Hack bit into his Monte Cristo. He always called them Monte Criscos when he ordered them, just to give the waitresses shit, but he loved the Monte Cristos at the Bobcat: ham, turkey, and Swiss, battered, deep-fried, and sprinkled with powdered sugar. They never scrimped on their portions. If there was one thing he hated, it was a restaurant that scrimped on its portions. You shouldn’t have to go away from a restaurant hungry, but it had happened to him now and then, usually at some fancy restaurant Vinny had taken him to where you were given cloth napkins and water glasses with lemon slices floating in them and shit, and where none of the waiters spoke English. You shouldn’t need an interpreter just to order off the fucking menu. That got his goat every time.

“You girls going home after this?” he asked, just to say something. He hated a quiet table at a restaurant.

“I told Anita we’d pick up Crystal at Head Start on the way,” Bunny said. “You know Doreen’s on day shift now. Plus they finally gave her thirty hours. Big deal, but still.”

“Yeah,” Hack said.

“That girl’s a hard worker.” Shirl picked a piece of food from between her teeth with a fingernail. “I’ve got to say that for her. Anita’s done a real good job with her.”

“It’s hard, though.” Bunny poured out more ketchup for her fries. “That house is too small for all of them, plus the roof leaks in Crystal’s room, so they’ve got buckets everywhere. Nita’s been asking Bob to do something about the roof for a week now, but you know him.”
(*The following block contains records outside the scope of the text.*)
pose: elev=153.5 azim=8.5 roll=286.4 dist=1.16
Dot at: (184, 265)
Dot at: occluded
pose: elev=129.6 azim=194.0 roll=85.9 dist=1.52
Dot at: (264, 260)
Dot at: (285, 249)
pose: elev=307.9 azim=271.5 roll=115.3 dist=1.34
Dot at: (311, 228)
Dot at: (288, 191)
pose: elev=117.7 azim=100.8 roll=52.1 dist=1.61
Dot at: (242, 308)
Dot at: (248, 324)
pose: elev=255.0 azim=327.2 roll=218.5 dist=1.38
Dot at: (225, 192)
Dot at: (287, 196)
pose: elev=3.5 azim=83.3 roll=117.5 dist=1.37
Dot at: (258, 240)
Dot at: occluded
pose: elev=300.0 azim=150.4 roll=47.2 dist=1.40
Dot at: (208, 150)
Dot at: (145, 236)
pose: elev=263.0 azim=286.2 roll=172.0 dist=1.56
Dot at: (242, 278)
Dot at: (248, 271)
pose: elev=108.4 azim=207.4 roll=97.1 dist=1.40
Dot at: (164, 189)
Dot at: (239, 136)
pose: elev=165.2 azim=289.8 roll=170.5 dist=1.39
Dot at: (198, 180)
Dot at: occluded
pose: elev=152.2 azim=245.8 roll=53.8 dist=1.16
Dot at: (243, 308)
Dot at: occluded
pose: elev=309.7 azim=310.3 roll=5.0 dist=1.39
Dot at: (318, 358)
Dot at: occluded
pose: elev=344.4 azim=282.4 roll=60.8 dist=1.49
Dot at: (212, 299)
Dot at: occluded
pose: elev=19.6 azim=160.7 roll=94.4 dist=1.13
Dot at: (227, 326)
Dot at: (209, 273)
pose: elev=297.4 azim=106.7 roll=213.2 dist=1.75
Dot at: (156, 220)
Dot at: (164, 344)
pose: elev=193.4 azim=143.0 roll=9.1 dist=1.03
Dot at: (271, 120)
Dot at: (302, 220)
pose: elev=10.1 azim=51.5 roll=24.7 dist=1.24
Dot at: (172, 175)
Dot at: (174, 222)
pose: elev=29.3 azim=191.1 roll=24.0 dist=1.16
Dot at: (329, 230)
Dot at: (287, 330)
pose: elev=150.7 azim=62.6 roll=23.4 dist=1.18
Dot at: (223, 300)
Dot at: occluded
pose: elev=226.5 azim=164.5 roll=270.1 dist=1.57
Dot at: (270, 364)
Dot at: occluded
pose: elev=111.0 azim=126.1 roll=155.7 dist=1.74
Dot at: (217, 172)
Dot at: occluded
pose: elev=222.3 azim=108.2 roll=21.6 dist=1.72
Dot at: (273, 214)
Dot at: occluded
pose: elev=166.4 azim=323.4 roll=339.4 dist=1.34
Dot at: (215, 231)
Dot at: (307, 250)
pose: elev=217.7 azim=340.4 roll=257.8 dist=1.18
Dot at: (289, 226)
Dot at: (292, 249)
“He’s not drinking, though,” Hack pointed out. The women were always ragging on Bob about something, but that wasn’t right. The man simply wasn’t a high achiever, not like Hack, who’d made the most of what he’d been given. Bob lacked backbone, was Hack’s private opinion. He didn’t have Hack’s flair either, but there was nothing wrong with that; not many people did.

“You didn’t tell me he stopped drinking,” Shirl said to Bunny. “When did that happen?”

Bunny shrugged, spooning soup; the Bobcat made a damned good bowl of ham and bean. “What, a week ago?” She consulted Hack. “Week and a half, maybe.”